Required work:
Below are some records; copy each line in them that contains "physically".

Data:
┌────────

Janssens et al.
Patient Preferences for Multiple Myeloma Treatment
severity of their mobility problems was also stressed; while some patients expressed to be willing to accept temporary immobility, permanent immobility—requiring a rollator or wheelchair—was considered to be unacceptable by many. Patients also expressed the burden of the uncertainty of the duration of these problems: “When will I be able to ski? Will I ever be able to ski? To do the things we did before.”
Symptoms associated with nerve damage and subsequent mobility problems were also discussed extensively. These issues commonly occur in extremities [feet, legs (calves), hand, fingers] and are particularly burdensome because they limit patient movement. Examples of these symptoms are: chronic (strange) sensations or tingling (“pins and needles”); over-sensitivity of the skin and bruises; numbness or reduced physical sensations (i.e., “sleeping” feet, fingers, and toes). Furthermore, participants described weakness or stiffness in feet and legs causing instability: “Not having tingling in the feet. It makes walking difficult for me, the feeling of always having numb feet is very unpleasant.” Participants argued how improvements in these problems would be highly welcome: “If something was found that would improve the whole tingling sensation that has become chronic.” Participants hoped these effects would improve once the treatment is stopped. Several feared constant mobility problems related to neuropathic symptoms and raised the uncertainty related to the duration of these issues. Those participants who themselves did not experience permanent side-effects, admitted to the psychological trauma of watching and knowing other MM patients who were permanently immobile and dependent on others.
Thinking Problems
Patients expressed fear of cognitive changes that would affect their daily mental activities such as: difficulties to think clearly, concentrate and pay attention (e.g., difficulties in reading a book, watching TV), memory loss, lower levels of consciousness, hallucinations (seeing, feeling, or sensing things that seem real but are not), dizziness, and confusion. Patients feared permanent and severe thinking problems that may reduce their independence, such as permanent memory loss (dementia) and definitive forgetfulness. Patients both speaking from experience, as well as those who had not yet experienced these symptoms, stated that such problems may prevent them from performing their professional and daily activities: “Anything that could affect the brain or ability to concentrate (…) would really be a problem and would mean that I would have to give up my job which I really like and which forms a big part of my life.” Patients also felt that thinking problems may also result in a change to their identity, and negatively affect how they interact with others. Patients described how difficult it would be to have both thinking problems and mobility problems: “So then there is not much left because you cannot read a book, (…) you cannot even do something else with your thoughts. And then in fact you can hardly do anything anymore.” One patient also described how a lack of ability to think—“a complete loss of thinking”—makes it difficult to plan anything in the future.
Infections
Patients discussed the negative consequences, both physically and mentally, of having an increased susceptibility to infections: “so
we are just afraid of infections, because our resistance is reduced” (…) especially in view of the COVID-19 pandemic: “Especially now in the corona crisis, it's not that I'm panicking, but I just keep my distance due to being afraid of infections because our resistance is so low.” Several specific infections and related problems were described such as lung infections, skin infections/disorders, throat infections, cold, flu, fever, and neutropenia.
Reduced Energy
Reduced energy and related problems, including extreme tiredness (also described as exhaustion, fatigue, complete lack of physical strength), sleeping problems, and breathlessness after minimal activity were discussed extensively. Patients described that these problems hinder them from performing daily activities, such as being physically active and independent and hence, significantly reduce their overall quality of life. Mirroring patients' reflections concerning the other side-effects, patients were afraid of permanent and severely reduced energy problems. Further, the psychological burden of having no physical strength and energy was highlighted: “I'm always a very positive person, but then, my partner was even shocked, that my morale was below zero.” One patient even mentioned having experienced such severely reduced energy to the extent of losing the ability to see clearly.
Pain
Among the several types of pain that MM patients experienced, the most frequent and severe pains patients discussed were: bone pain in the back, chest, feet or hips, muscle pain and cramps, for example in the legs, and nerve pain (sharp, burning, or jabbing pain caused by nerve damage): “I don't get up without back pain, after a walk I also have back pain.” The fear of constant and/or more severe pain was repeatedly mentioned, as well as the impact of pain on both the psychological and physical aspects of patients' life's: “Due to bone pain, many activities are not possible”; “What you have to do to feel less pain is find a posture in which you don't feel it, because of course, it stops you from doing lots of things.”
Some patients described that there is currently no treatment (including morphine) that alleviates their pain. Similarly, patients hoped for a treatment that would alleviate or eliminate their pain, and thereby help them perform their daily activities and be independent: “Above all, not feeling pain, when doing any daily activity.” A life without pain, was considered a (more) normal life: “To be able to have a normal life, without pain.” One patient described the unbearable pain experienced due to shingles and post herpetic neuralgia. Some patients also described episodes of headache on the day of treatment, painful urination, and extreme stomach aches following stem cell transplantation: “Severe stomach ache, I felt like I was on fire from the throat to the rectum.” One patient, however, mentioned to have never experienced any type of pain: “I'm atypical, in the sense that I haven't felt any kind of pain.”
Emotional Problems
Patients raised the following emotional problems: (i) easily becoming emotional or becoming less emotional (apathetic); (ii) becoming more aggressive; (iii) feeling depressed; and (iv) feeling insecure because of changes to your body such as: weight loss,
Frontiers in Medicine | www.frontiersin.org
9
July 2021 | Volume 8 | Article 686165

└────────

Output of the exercise:
Patients discussed the negative consequences, both physically and mentally, of having an increased susceptibility to infections: “so
Reduced energy and related problems, including extreme tiredness (also described as exhaustion, fatigue, complete lack of physical strength), sleeping problems, and breathlessness after minimal activity were discussed extensively. Patients described that these problems hinder them from performing daily activities, such as being physically active and independent and hence, significantly reduce their overall quality of life. Mirroring patients' reflections concerning the other side-effects, patients were afraid of permanent and severely reduced energy problems. Further, the psychological burden of having no physical strength and energy was highlighted: “I'm always a very positive person, but then, my partner was even shocked, that my morale was below zero.” One patient even mentioned having experienced such severely reduced energy to the extent of losing the ability to see clearly.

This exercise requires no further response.